EXERCISE DESCRIPTION ::
Reproduce the entries exactly, but keep the pictures out of the copy.

(Records contained in a dataset)
"""

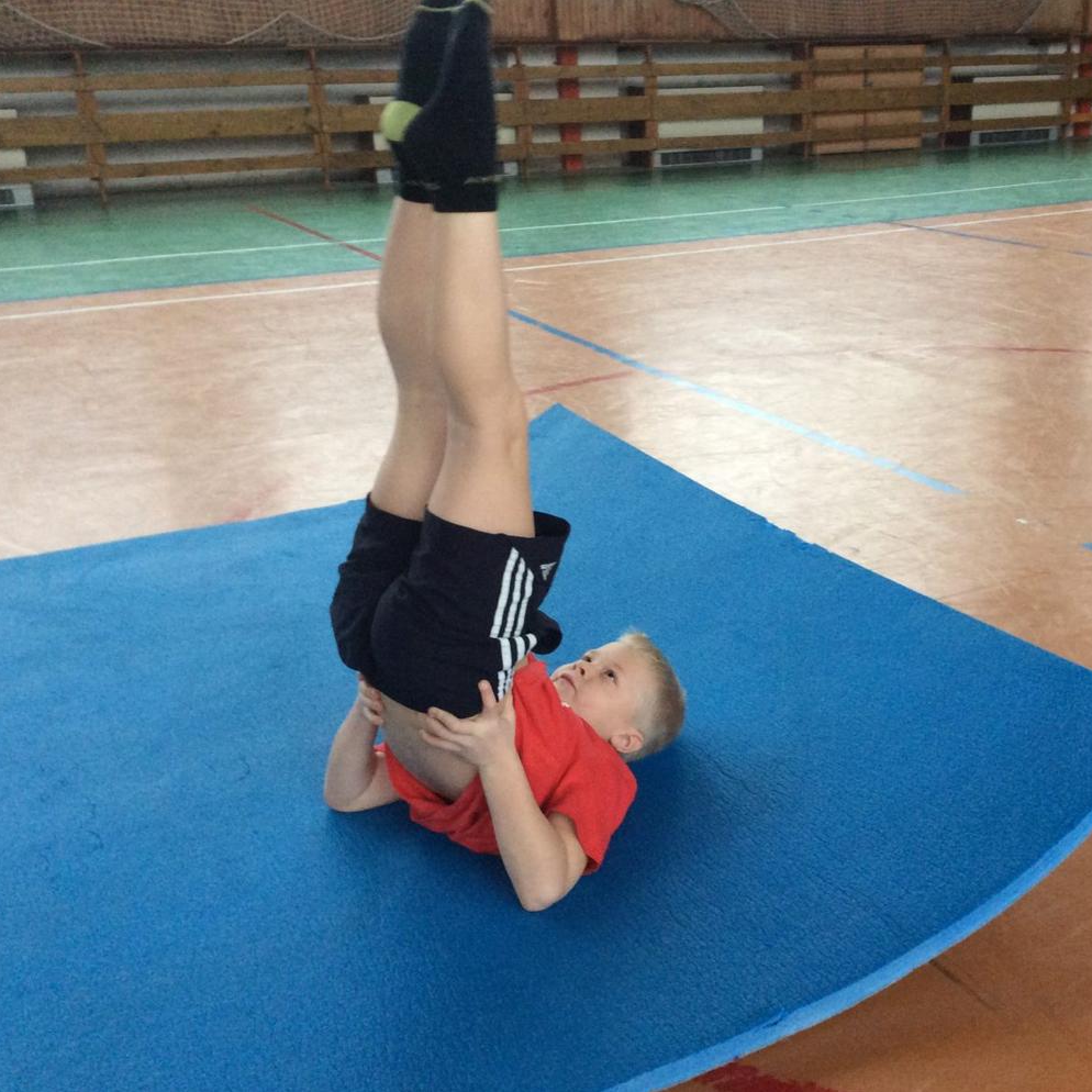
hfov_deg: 43.4
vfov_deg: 43.9
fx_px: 1356
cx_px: 712
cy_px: 547
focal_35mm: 38
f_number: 2.4
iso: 160
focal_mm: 3.3
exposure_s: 1/25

"""

ANSWER SECTION ::
hfov_deg: 43.4
vfov_deg: 43.9
fx_px: 1356
cx_px: 712
cy_px: 547
focal_35mm: 38
f_number: 2.4
iso: 160
focal_mm: 3.3
exposure_s: 1/25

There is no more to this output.